◆ **AVAILABLE DATA**:
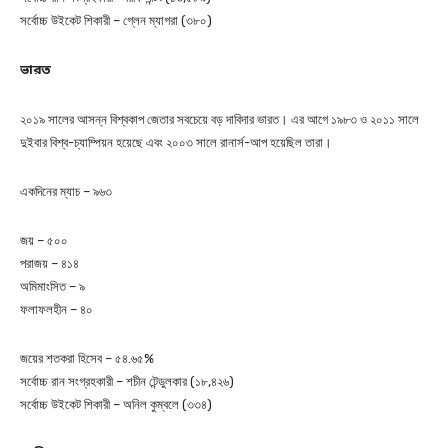
সর্বোচ্চ উইকেট শিকারী – গ্লেন ম্যাগরা (৩৮০)
ভারত
২০১৯ সালের আসন্ন বিশ্বকাপ জেতার সবচেয়ে বড় দাবিদার ভারত। এর আগে ১৯৮৩ ও ২০১১ সালে
দুইবার বিশ্ব-চ্যাম্পিয়ন হয়েছে এবং ২০০৩ সালে রানার্স-আপ হয়েছিল তারা।
একদিনের ম্যাচ – ৯৬৩
জয় – ৫০০
পরাজয় – ৪১৪
অমিমাংসিত – ৯
ফলাফলহীন – ৪০
জয়ের শতকরা হিসেব – ৫৪.৬৫%
সর্বোচ্চ রান সংগ্রহকারী – শচীন টেন্ডুলকার (১৮,৪২৬)
সর্বোচ্চ উইকেট শিকারী – অনিল কুম্বলে (৩৩৪)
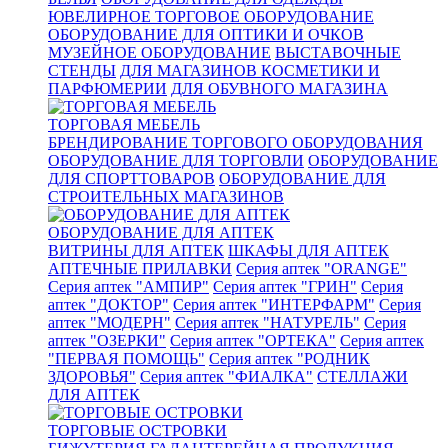
ЮВЕЛИРНОЕ ТОРГОВОЕ ОБОРУДОВАНИЕ
ОБОРУДОВАНИЕ ДЛЯ ОПТИКИ И ОЧКОВ
МУЗЕЙНОЕ ОБОРУДОВАНИЕ
ВЫСТАВОЧНЫЕ
СТЕНДЫ
ДЛЯ МАГАЗИНОВ КОСМЕТИКИ И
ПАРФЮМЕРИИ
ДЛЯ ОБУВНОГО МАГАЗИНА
ТОРГОВАЯ МЕБЕЛЬ
БРЕНДИРОВАНИЕ ТОРГОВОГО ОБОРУДОВАНИЯ
ОБОРУДОВАНИЕ ДЛЯ ТОРГОВЛИ
ОБОРУДОВАНИЕ
ДЛЯ СПОРТТОВАРОВ
ОБОРУДОВАНИЕ ДЛЯ
СТРОИТЕЛЬНЫХ МАГАЗИНОВ
ОБОРУДОВАНИЕ ДЛЯ АПТЕК
ВИТРИНЫ ДЛЯ АПТЕК
ШКАФЫ ДЛЯ АПТЕК
АПТЕЧНЫЕ ПРИЛАВКИ
Серия аптек "ORANGE"
Серия аптек "АМПИР"
Серия аптек "ГРИН"
Серия
аптек "ДОКТОР"
Серия аптек "ИНТЕРФАРМ"
Серия
аптек "МОДЕРН"
Серия аптек "НАТУРЕЛЬ"
Серия
аптек "ОЗЕРКИ"
Серия аптек "ОРТЕКА"
Серия аптек
"ПЕРВАЯ ПОМОЩЬ"
Серия аптек "РОДНИК
ЗДОРОВЬЯ"
Серия аптек "ФИАЛКА"
СТЕЛЛАЖИ
ДЛЯ АПТЕК
ТОРГОВЫЕ ОСТРОВКИ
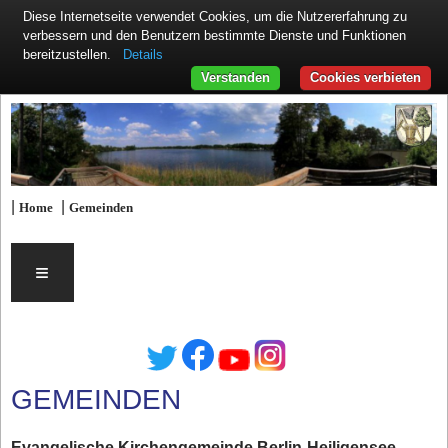
Diese Internetseite verwendet Cookies, um die Nutzererfahrung zu
verbessern und den Benutzern bestimmte Dienste und Funktionen
Details
bereitzustellen.
Verstanden
Cookies verbieten
|
|
Home
Gemeinden
≡
GEMEINDEN
Evangelische Kirchengemeinde Berlin-Heiligensee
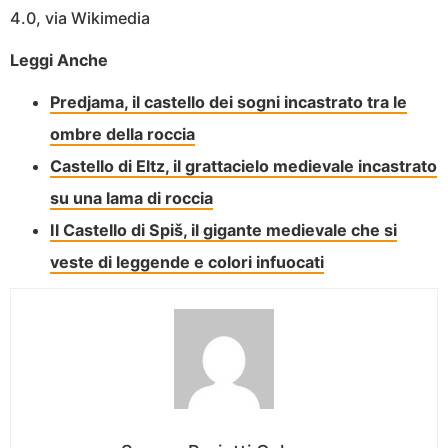
4.0, via Wikimedia
Leggi Anche
Predjama, il castello dei sogni incastrato tra le
ombre della roccia
Castello di Eltz, il grattacielo medievale incastrato
su una lama di roccia
Il Castello di Spiš, il gigante medievale che si
veste di leggende e colori infuocati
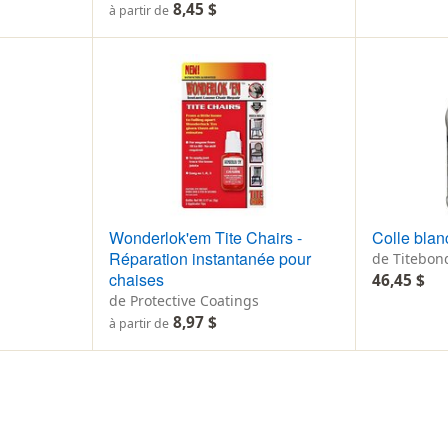
8,45 $
à partir de
Wonderlok'em Tite Chairs -
Colle blan
Réparation instantanée pour
de Titebon
chaises
46,45 $
de Protective Coatings
8,97 $
à partir de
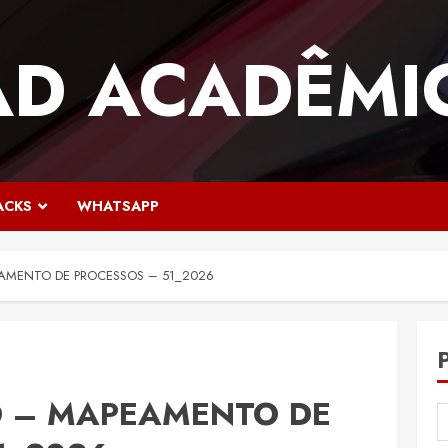
AD ACADÊMI
ACKS
WHATSAPP
AMENTO DE PROCESSOS – 51_2026
D – MAPEAMENTO DE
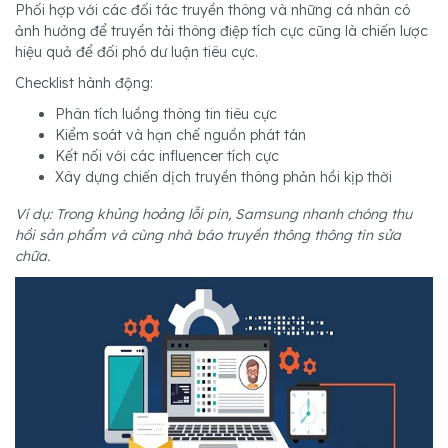
Phối hợp với các đối tác truyền thông và những cá nhân có
ảnh hưởng để truyền tải thông điệp tích cực cũng là chiến lược
hiệu quả để đối phó dư luận tiêu cực.
Checklist hành động:
Phân tích luồng thông tin tiêu cực
Kiểm soát và hạn chế nguồn phát tán
Kết nối với các influencer tích cực
Xây dựng chiến dịch truyền thông phản hồi kịp thời
Ví dụ: Trong khủng hoảng lỗi pin, Samsung nhanh chóng thu
hồi sản phẩm và cùng nhà báo truyền thông thông tin sửa
chữa.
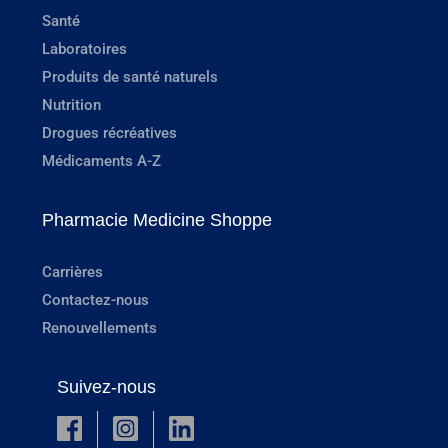
Santé
Laboratoires
Produits de santé naturels
Nutrition
Drogues récréatives
Médicaments A-Z
Pharmacie Medicine Shoppe
Carrières
Contactez-nous
Renouvellements
Suivez-nous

◆ **DIRECTIONS**: Pull every line with the string "medievale" from the data above.

◆ **EXERCISE OUTPUT**:
Castello di Eltz, il grattacielo medievale incastrato
Il Castello di Spiš, il gigante medievale che si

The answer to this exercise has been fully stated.